17-year-old Helena Muffly wrote exactly 100 years ago today:
Tuesday, January 14, 1913: Haven’t spent much time on my studies this evening. At present I am waiting for Ruth to get through with a paper so I can read it.
Her middle-aged granddaughter’s comments 100 years later:
What was in the headlines a hundred years ago today? I’m not sure what was in the newspaper that Grandma and her sister Ruth were reading, but I was surprised to discover that the New York Times had an article about the son of Russian Tsar Nicholas II.
Whew, a hundred years ago Russia was still ruled by a Tsar! Grandma was writing before the beginning of the Soviet Union . . . and before the Russian Revolution.
CZAREVITCH IS ILL AGAIN
Heir to the Throne is Again Confined to His Bed
London, Tuesday, Jan. 14—The correspondent in St. Petersburg telegraphs:
After being present at the Christmas festivities of the garrison at the palace of Tsarskoe Selo, the Czarevitch, who was mysteriously ill in the autumn is again confined to his bed.
The Dowager Empress, who has been suffering from lumbago, is obliged to keep to her bed.
Owing to the unfavorable impression caused by the cancellation of the New Year’s reception, which was to have been held at the Winter Palace today, the Czar with receive the Diplomatic Corps at the palace of Tsarskoe Selo.
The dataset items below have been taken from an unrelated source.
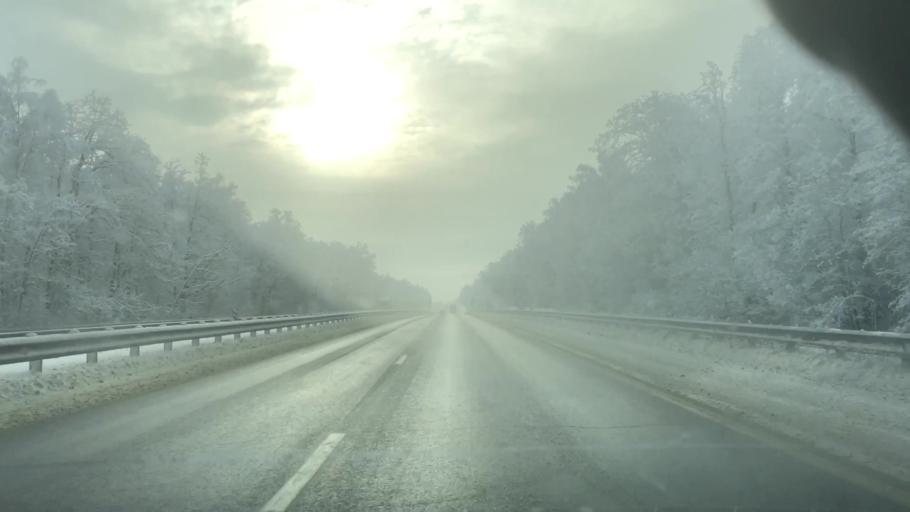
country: RU
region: Tula
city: Venev
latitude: 54.3667
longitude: 38.1547
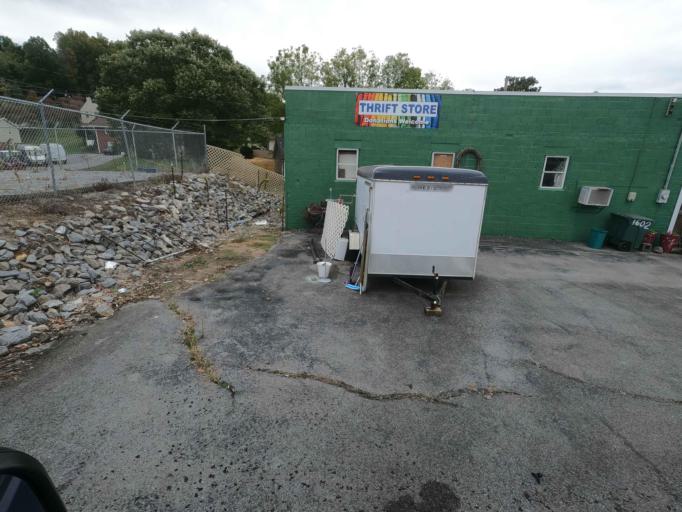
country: US
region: Tennessee
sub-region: Carter County
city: Elizabethton
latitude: 36.3402
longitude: -82.2486
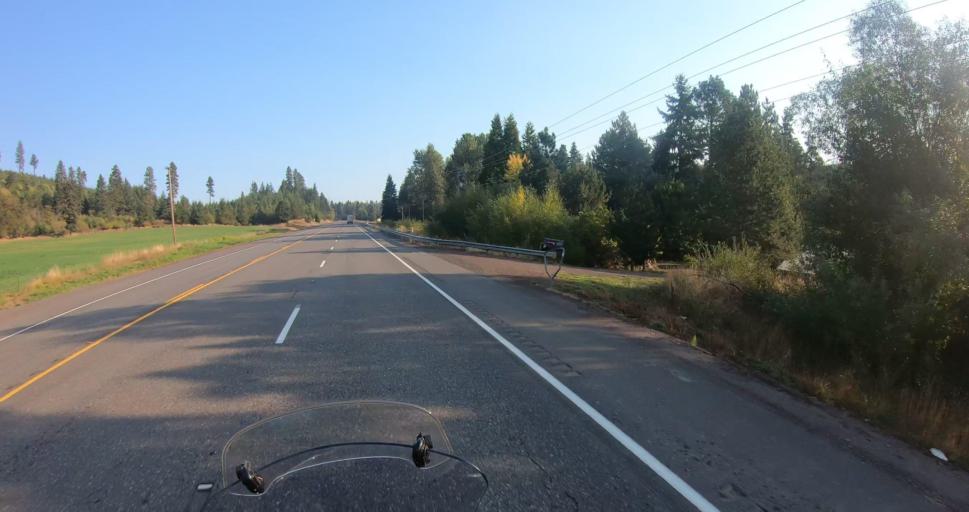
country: US
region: Oregon
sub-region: Hood River County
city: Odell
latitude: 45.5655
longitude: -121.5598
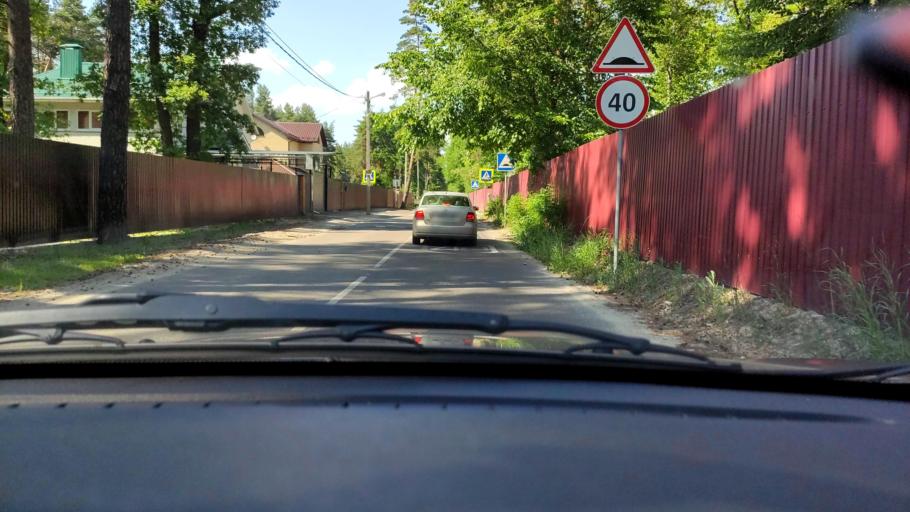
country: RU
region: Voronezj
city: Somovo
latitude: 51.7549
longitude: 39.3661
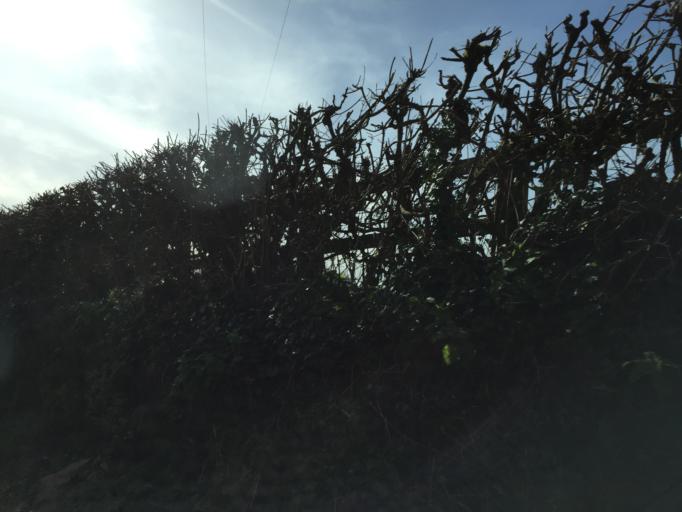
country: GB
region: England
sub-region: Wiltshire
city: Chippenham
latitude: 51.5001
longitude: -2.1518
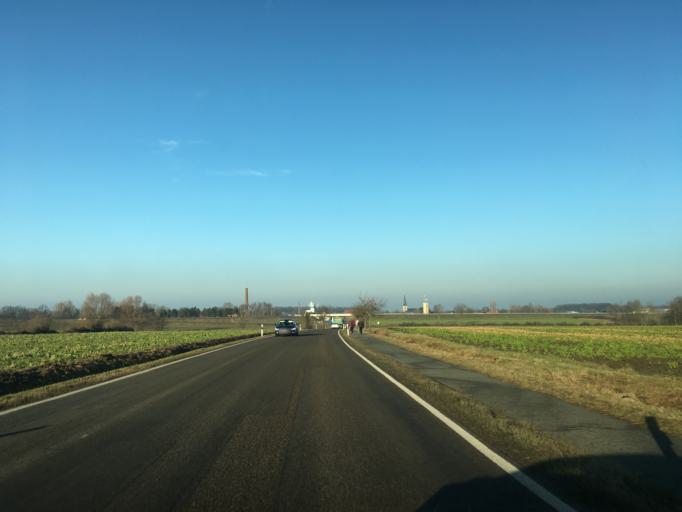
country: DE
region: North Rhine-Westphalia
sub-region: Regierungsbezirk Munster
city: Nordwalde
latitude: 52.0720
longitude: 7.4795
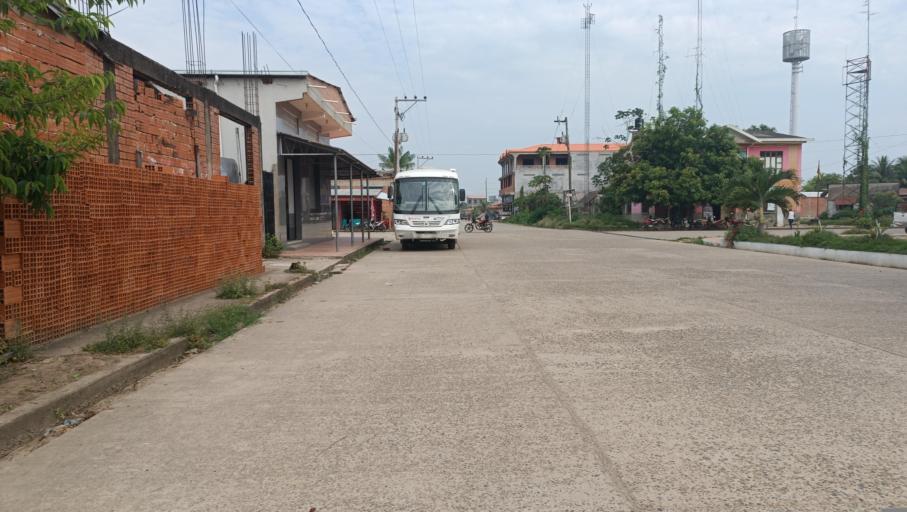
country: BO
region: El Beni
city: Rurrenabaque
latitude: -13.7680
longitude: -68.1263
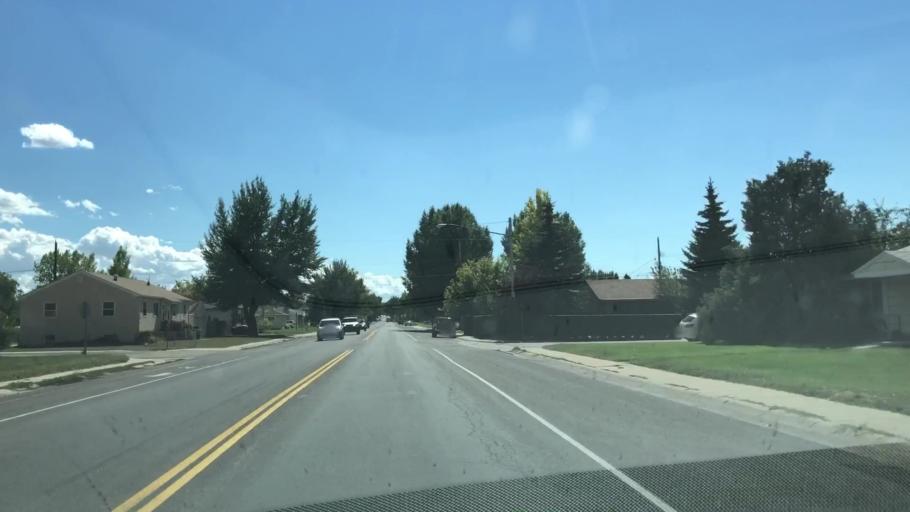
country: US
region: Wyoming
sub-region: Albany County
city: Laramie
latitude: 41.3250
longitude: -105.5842
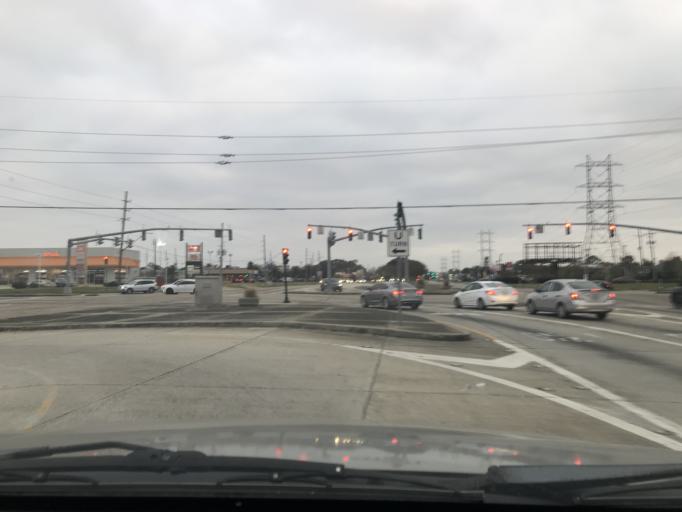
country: US
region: Louisiana
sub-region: Jefferson Parish
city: Marrero
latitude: 29.8753
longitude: -90.0976
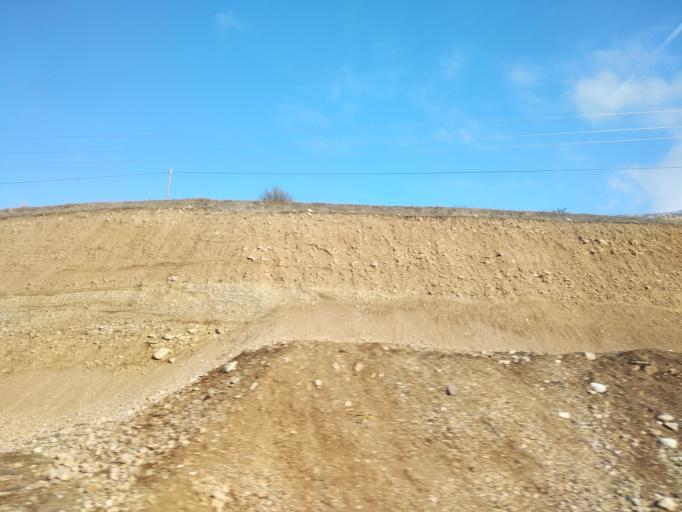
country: TR
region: Gumushane
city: Kelkit
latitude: 40.0130
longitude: 39.5300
New York Times (January 14, 1913)
Alexei, the oldest son of the Tsar had hemophilia –and that’s probably why he was ill a hundred years ago today. His mother Alexandra believed that a monk named Rasputin was the only person who knew how to cure him. As a result Rasputin became extremely powerful. This was seen as scandalous by many in Russia, and helped bring about the Russian Revolution and the end of the Tsars.